TO DO: Would you please repeat exactly the entries below, starting at the line with "up by economic" and ending at the line with "değiştirerek, dildeki kelime sayısını", and nothing outside that range? Leave out the pictures.

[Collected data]

___

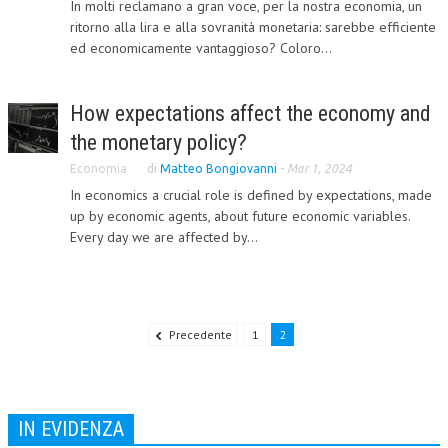
In molti reclamano a gran voce, per la nostra economia, un
ritorno alla lira e alla sovranità monetaria: sarebbe efficiente
L’UMANISTA
ed economicamente vantaggioso? Coloro...
DIRITTO
DIRITTO PENALE D’IMPRESA
How expectations affect the economy and
the monetary policy?
DIRITTO DEL LAVORO
Economia
di
Matteo Bongiovanni
-
Mar 1, 2024
DIRITTO DEL WEB
In economics a crucial role is defined by expectations, made
up by economic agents, about future economic variables.
DIRITTO DELLE IMPRESE IN CRISI
Every day we are affected by...
CRIMINOLOGIA E CRIMINALISTICA
SICUREZZA SUL LAVORO
FISCO
Precedente
1
2
DIRITTO TRIBUTARIO
FISCALITÀ INTERNAZIONALE
IN EVIDENZA
TAX RISK MANAGEMENT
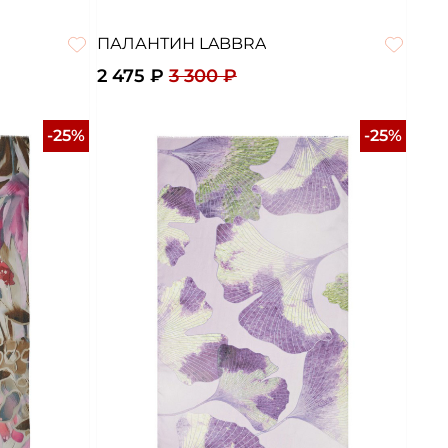
ПАЛАНТИН LABBRA
2 475 ₽
3 300 ₽
-25%
-25%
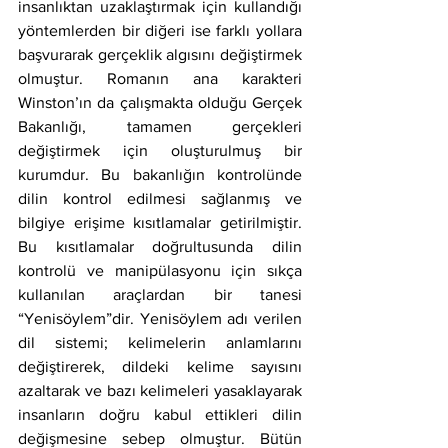
insanlıktan uzaklaştırmak için kullandığı 
yöntemlerden bir diğeri ise farklı yollara 
başvurarak gerçeklik algısını değiştirmek 
olmuştur. Romanın ana karakteri 
Winston’ın da çalışmakta olduğu Gerçek 
Bakanlığı, tamamen gerçekleri 
değiştirmek için oluşturulmuş bir 
kurumdur. Bu bakanlığın kontrolünde 
dilin kontrol edilmesi sağlanmış ve 
bilgiye erişime kısıtlamalar getirilmiştir. 
Bu kısıtlamalar doğrultusunda dilin 
kontrolü ve manipülasyonu için sıkça 
kullanılan araçlardan bir tanesi 
“Yenisöylem”dir. Yenisöylem adı verilen 
dil sistemi; kelimelerin anlamlarını 
değiştirerek, dildeki kelime sayısını 
azaltarak ve bazı kelimeleri yasaklayarak 
insanların doğru kabul ettikleri dilin 
değişmesine sebep olmuştur. Bütün 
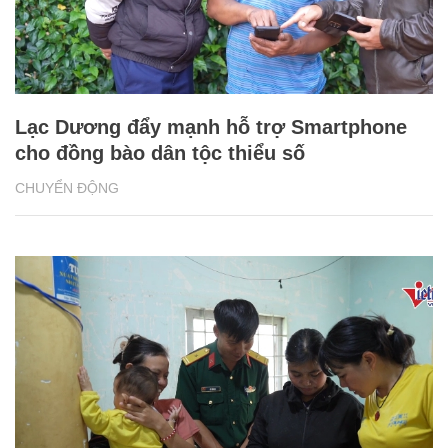
Lạc Dương đẩy mạnh hỗ trợ Smartphone
cho đồng bào dân tộc thiểu số
CHUYỂN ĐỘNG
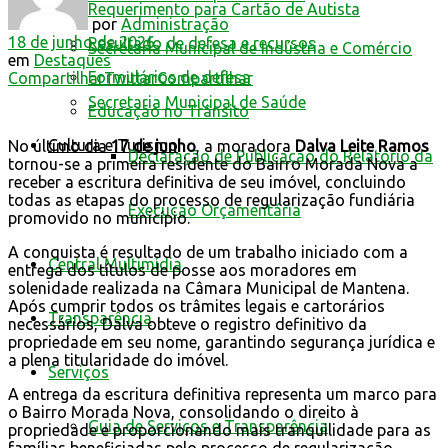
Requerimento para Cartão de Autista
por
Administração
18 de junho de 2026
Resultado de defesa e recursos
Secretaria Municipal de Indústria e Comércio
em
Destaques
Formulários de defesa
Compartilhar
Twittar
Compartilhar
Secretaria Municipal de Saúde
Educação no Trânsito
Cultura e Turismo
No último dia
17 de junho
, a moradora
Dalva Leite Ramos
Declaração de Publicação do Relatório da
tornou-se a primeira residente do Bairro Morada Nova a
receber a escritura definitiva de seu imóvel, concluindo
todas as etapas do processo de regularização fundiária
Execução Orçamentária
promovido no município.
A conquista é resultado de um trabalho iniciado com a
Central Multimídia
entrega dos títulos de posse aos moradores em
solenidade realizada na Câmara Municipal de Mantena.
Após cumprir todos os trâmites legais e cartorários
Transparência
necessários, Dalva obteve o registro definitivo da
propriedade em seu nome, garantindo segurança jurídica e
a plena titularidade do imóvel.
Serviços
A entrega da escritura definitiva representa um marco para
o Bairro Morada Nova, consolidando o direito à
Guia de Serviços e Transparência
propriedade e proporcionando mais tranquilidade para as
famílias beneficiadas pelo processo de regularização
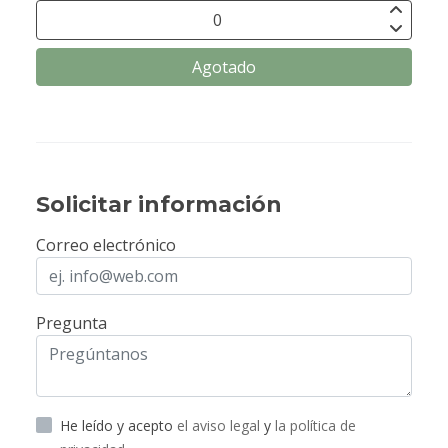
Agotado
Solicitar información
Correo electrónico
Pregunta
He leído y acepto
el aviso legal
y
la política de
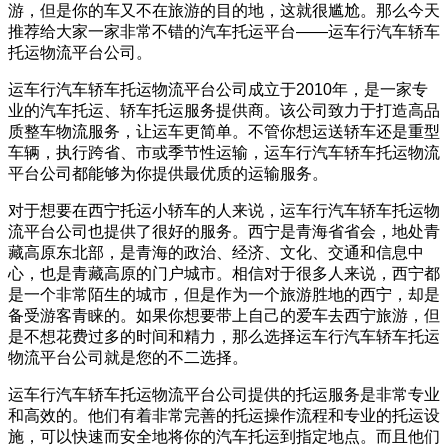
游，但是你的车又不在旅游的目的地，这就很尴尬。那么今天
推荐给大家一家非常不错的汽车托运平台——运车行汽车轿车
托运物流平台公司。
运车行汽车轿车托运物流平台公司成立于2010年，是一家专
业的汽车托运、轿车托运服务提供商。该公司致力于打造高品
质整车物流服务，让运车更简单。不管你想运送轿车还是重型
车辆，执行跨省、市或季节性运输，运车行汽车轿车托运物流
平台公司都能够为你提供最优质的运输服务。
对于想要在西宁托运小轿车的人来说，运车行汽车轿车托运物
流平台公司也提供了很好的服务。西宁是青海省省会，地处青
藏高原东北部，是青海的政治、经济、文化、交通和信息中
心，也是青藏高原的门户城市。相信对于很多人来说，西宁都
是一个非常陌生的城市，但是作为一个旅游胜地的西宁，却是
备受游客青睐的。如果你想要带上自己的爱车去西宁旅游，但
是不想花费过多的时间和精力，那么选择运车行汽车轿车托运
物流平台公司就是您的不二选择。
运车行汽车轿车托运物流平台公司提供的托运服务是非常专业
和高效的。他们有着非常完善的托运操作流程和专业的托运设
施，可以快速而安全地将你的汽车托运到指定地点。而且他们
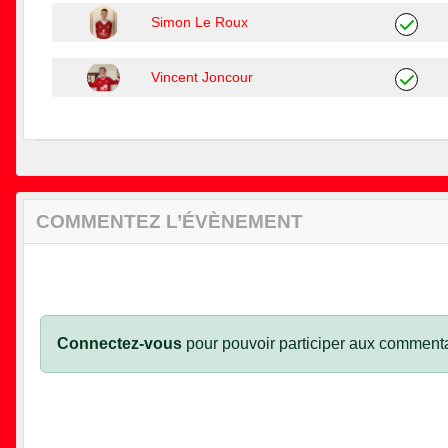
Simon Le Roux
Vincent Joncour
COMMENTEZ L’ÉVÈNEMENT
Connectez-vous
pour pouvoir participer aux commenta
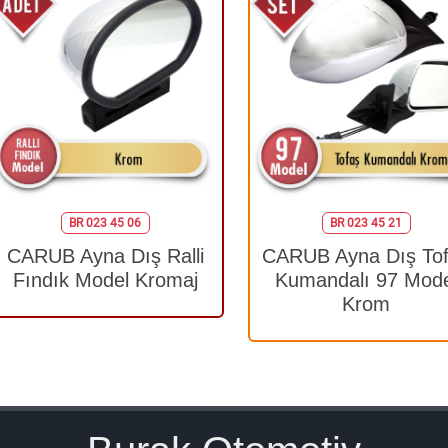
BR 023 45 06
BR 023 45 21
CARUB Ayna Dış Ralli
CARUB Ayna Dış To
Fındık Model Kromaj
Kumandalı 97 Mode
Krom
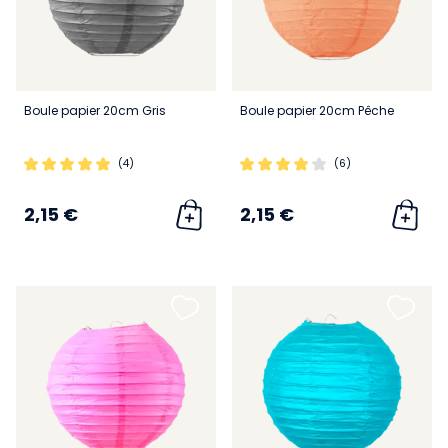
Boule papier 20cm Gris
Boule papier 20cm Pêche
(4)
(6)
2,15 €
2,15 €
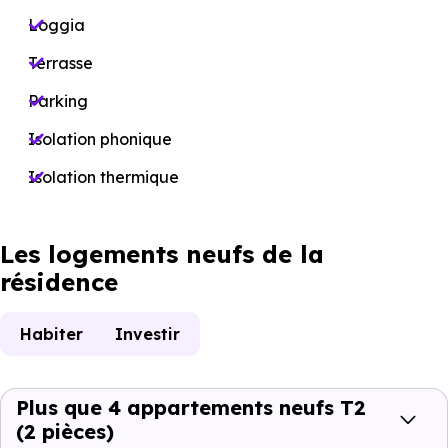
Loggia
Terrasse
Parking
Isolation phonique
Isolation thermique
Les logements neufs de la
résidence
Habiter
Investir
Plus que 4 appartements neufs T2
(2 pièces)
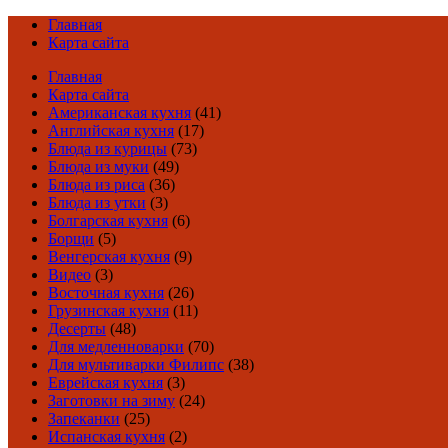
Главная
Карта сайта
Главная
Карта сайта
Американская кухня
(41)
Английская кухня
(17)
Блюда из курицы
(73)
Блюда из муки
(49)
Блюда из риса
(36)
Блюда из утки
(3)
Болгарская кухня
(6)
Борщи
(5)
Венгерская кухня
(9)
Видео
(3)
Восточная кухня
(26)
Грузинская кухня
(11)
Десерты
(48)
Для медленноварки
(70)
Для мультиварки Филипс
(38)
Еврейская кухня
(3)
Заготовки на зиму
(24)
Запеканки
(25)
Испанская кухня
(2)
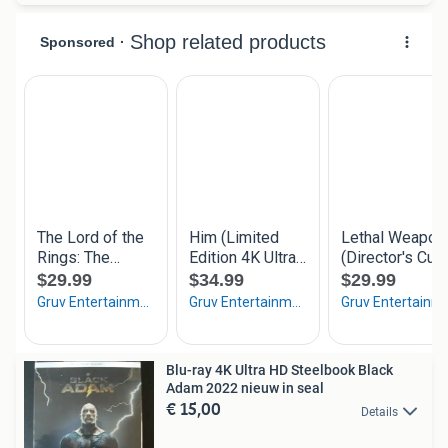
Blu-ray 4K Ultra HD Steelbook Black
Adam 2022 nieuw in seal
€ 15,00
Details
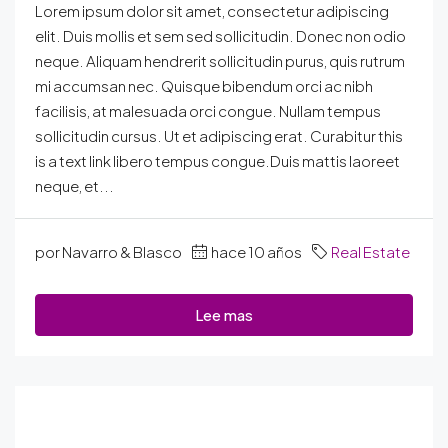
Lorem ipsum dolor sit amet, consectetur adipiscing
elit. Duis mollis et sem sed sollicitudin. Donec non odio
neque. Aliquam hendrerit sollicitudin purus, quis rutrum
mi accumsan nec. Quisque bibendum orci ac nibh
facilisis, at malesuada orci congue. Nullam tempus
sollicitudin cursus. Ut et adipiscing erat. Curabitur this
is a text link libero tempus congue.Duis mattis laoreet
neque, et...
por Navarro & Blasco
hace 10 años
Real Estate
Lee mas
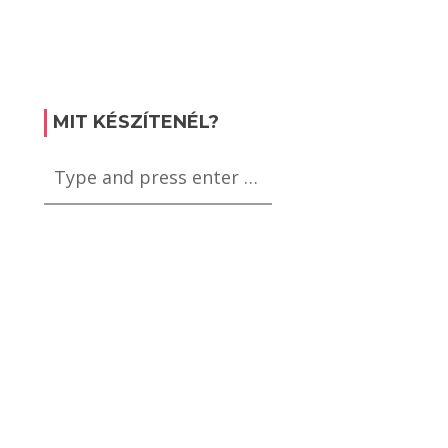
MIT KÉSZÍTENÉL?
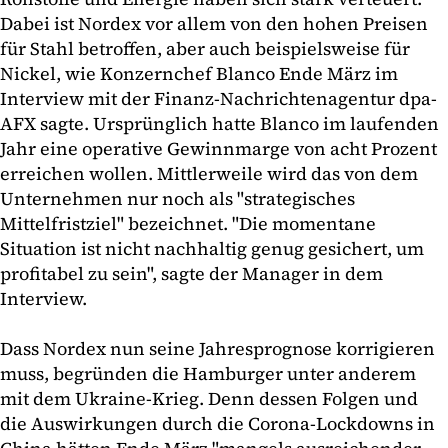
Dabei ist Nordex vor allem von den hohen Preisen
für Stahl betroffen, aber auch beispielsweise für
Nickel, wie Konzernchef Blanco Ende März im
Interview mit der Finanz-Nachrichtenagentur dpa-
AFX sagte. Ursprünglich hatte Blanco im laufenden
Jahr eine operative Gewinnmarge von acht Prozent
erreichen wollen. Mittlerweile wird das von dem
Unternehmen nur noch als "strategisches
Mittelfristziel" bezeichnet. "Die momentane
Situation ist nicht nachhaltig genug gesichert, um
profitabel zu sein", sagte der Manager in dem
Interview.
Dass Nordex nun seine Jahresprognose korrigieren
muss, begründen die Hamburger unter anderem
mit dem Ukraine-Krieg. Denn dessen Folgen und
die Auswirkungen durch die Corona-Lockdowns in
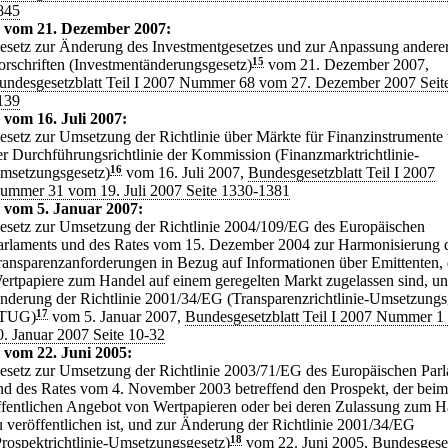
845
z vom 21. Dezember 2007:
esetz zur Änderung des Investmentgesetzes und zur Anpassung andere
orschriften (Investmentänderungsgesetz)
15
vom 21. Dezember 2007,
undesgesetzblatt Teil I 2007 Nummer 68 vom 27. Dezember 2007 Seit
139
 vom 16. Juli 2007:
esetz zur Umsetzung der Richtlinie über Märkte für Finanzinstrumente
er Durchführungsrichtlinie der Kommission (Finanzmarktrichtlinie-
msetzungsgesetz)
16
vom 16. Juli 2007,
Bundesgesetzblatt Teil I 2007
ummer 31 vom 19. Juli 2007 Seite 1330-1381
 vom 5. Januar 2007:
esetz zur Umsetzung der Richtlinie 2004/109/EG des Europäischen
arlaments und des Rates vom 15. Dezember 2004 zur Harmonisierung 
ransparenzanforderungen in Bezug auf Informationen über Emittenten,
ertpapiere zum Handel auf einem geregelten Markt zugelassen sind, un
nderung der Richtlinie 2001/34/EG (Transparenzrichtlinie-Umsetzungs
 TUG)
17
vom 5. Januar 2007,
Bundesgesetzblatt Teil I 2007 Nummer 
0. Januar 2007 Seite 10-32
 vom 22. Juni 2005:
esetz zur Umsetzung der Richtlinie 2003/71/EG des Europäischen Par
nd des Rates vom 4. November 2003 betreffend den Prospekt, der beim
ffentlichen Angebot von Wertpapieren oder bei deren Zulassung zum H
u veröffentlichen ist, und zur Änderung der Richtlinie 2001/34/EG
Prospektrichtlinie-Umsetzungsgesetz)
18
vom 22. Juni 2005,
Bundesgeset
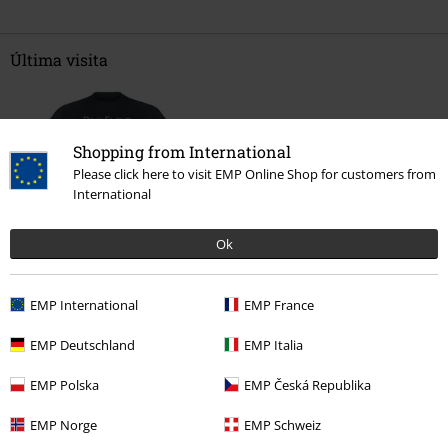
Última visita
Shopping from International
Please click here to visit EMP Online Shop for customers from
International
Ok
23% DTO
PVPR
29,99 €
22,94 €
EMP International
EMP France
EMP Deutschland
EMP Italia
Más categorías. Más opciones
EMP Polska
EMP Česká Republika
Ropa
Camisetas & Tops
Camisetas
EMP Norge
EMP Schweiz
Ropa & accesorios
Tops
Camisetas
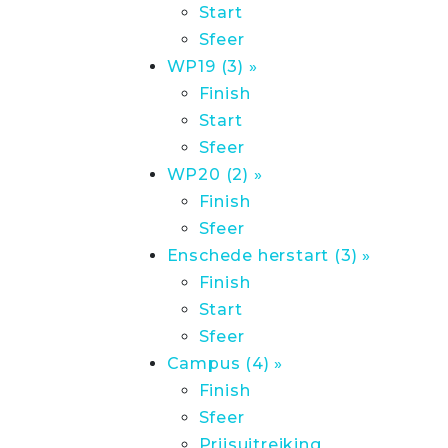
Start
Sfeer
WP19 (3) »
Finish
Start
Sfeer
WP20 (2) »
Finish
Sfeer
Enschede herstart (3) »
Finish
Start
Sfeer
Campus (4) »
Finish
Sfeer
Prijsuitreiking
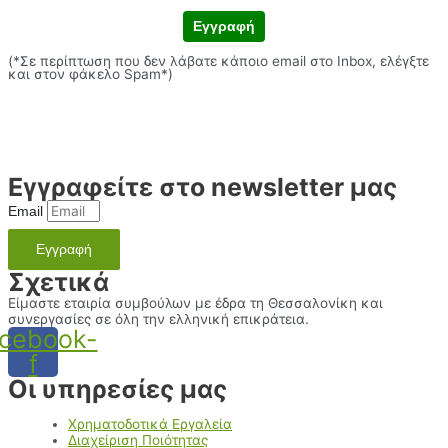
Εγγραφή
(*Σε περίπτωση που δεν λάβατε κάποιο email στο Inbox, ελέγξτε
και στον φάκελο Spam*)
Εγγραφείτε στο newsletter μας
Email
Εγγραφή
Σχετικά
Είμαστε εταιρία συμβούλων με έδρα τη Θεσσαλονίκη και
συνεργασίες σε όλη την ελληνική επικράτεια.
cebook-
f
Οι υπηρεσίες μας
Χρηματοδοτικά Εργαλεία
Διαχείριση Ποιότητας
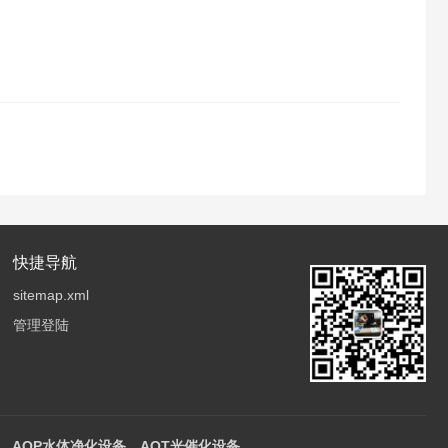
快捷导航
sitemap.xml
管理登陆
AOP水体净化设备，AOT光催化设备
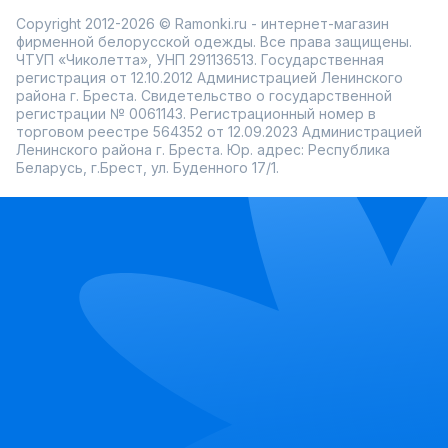
Copyright 2012-2026 © Ramonki.ru - интернет-магазин
фирменной белорусской одежды. Все права защищены.
ЧТУП «Чиколетта», УНП 291136513. Государственная
регистрация от 12.10.2012 Администрацией Ленинского
района г. Бреста. Свидетельство о государственной
регистрации № 0061143. Регистрационный номер в
торговом реестре 564352 от 12.09.2023 Администрацией
Ленинского района г. Бреста. Юр. адрес: Республика
Беларусь, г.Брест, ул. Буденного 17/1.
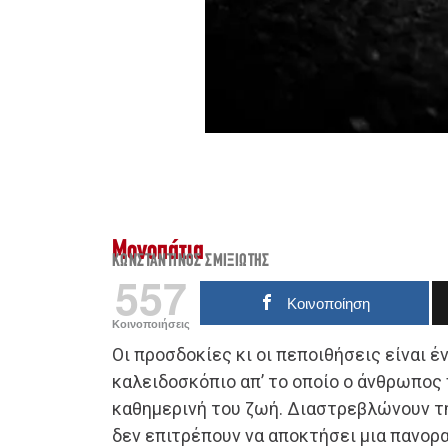
Μονοπάτια
ΚΩΝΣΤΑΝΤΊΝΟΣ ΣΜΙΞΙΏΤΗΣ
557
Κοινοποίηση
Κοινοποιήσεις
Οι προσδοκίες κι οι πεποιθήσεις είναι έ
καλειδοσκόπιο απ’ το οποίο ο άνθρωπος
καθημερινή του ζωή. Διαστρεβλώνουν τ
δεν επιτρέπουν να αποκτήσει μια πανορα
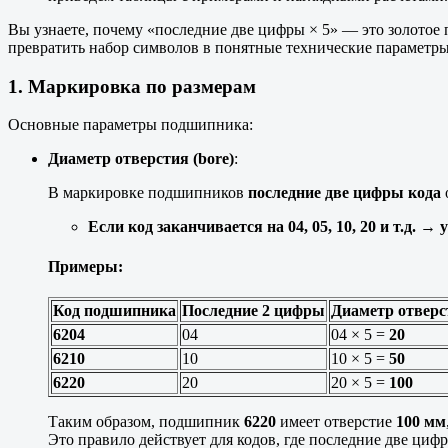
Вы узнаете, почему «последние две цифры × 5» — это золотое 
превратить набор символов в понятные технические параметр
1. Маркировка по размерам
Основные параметры подшипника:
Диаметр отверстия (bore)
:
В маркировке подшипников
последние две цифры кода
Если код заканчивается на 04, 05, 10, 20 и т.д.
→
Примеры:
Код подшипника
Последние 2 цифры
Диаметр отверс
6204
04
04 × 5 =
20
6210
10
10 × 5 =
50
6220
20
20 × 5 =
100
Таким образом, подшипник
6220
имеет отверстие
100 мм
Это правило действует для кодов, где последние две ци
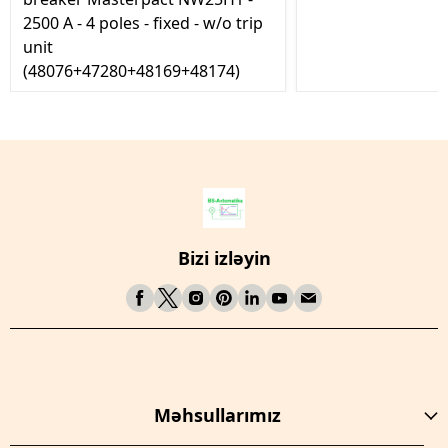
2500 A - 4 poles - fixed - w/o trip
unit
(48076+47280+48169+48174)
Bizi izləyin
Məhsullarımız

___

ANSWER SECTION:
up by economic agents, about future economic variables.
DIRITTO DELLE IMPRESE IN CRISI
Every day we are affected by...
CRIMINOLOGIA E CRIMINALISTICA
SICUREZZA SUL LAVORO
FISCO
Precedente
1
2
DIRITTO TRIBUTARIO
FISCALITÀ INTERNAZIONALE
IN EVIDENZA
TAX RISK MANAGEMENT
ПАЛАНТИН LABBRA
2 475 ₽
3 300 ₽
-25%
-25%
insanlıktan uzaklaştırmak için kullandığı 
yöntemlerden bir diğeri ise farklı yollara 
başvurarak gerçeklik algısını değiştirmek 
olmuştur. Romanın ana karakteri 
Winston’ın da çalışmakta olduğu Gerçek 
Bakanlığı, tamamen gerçekleri 
değiştirmek için oluşturulmuş bir 
kurumdur. Bu bakanlığın kontrolünde 
dilin kontrol edilmesi sağlanmış ve 
bilgiye erişime kısıtlamalar getirilmiştir. 
Bu kısıtlamalar doğrultusunda dilin 
kontrolü ve manipülasyonu için sıkça 
kullanılan araçlardan bir tanesi 
“Yenisöylem”dir. Yenisöylem adı verilen 
dil sistemi; kelimelerin anlamlarını 
değiştirerek, dildeki kelime sayısını 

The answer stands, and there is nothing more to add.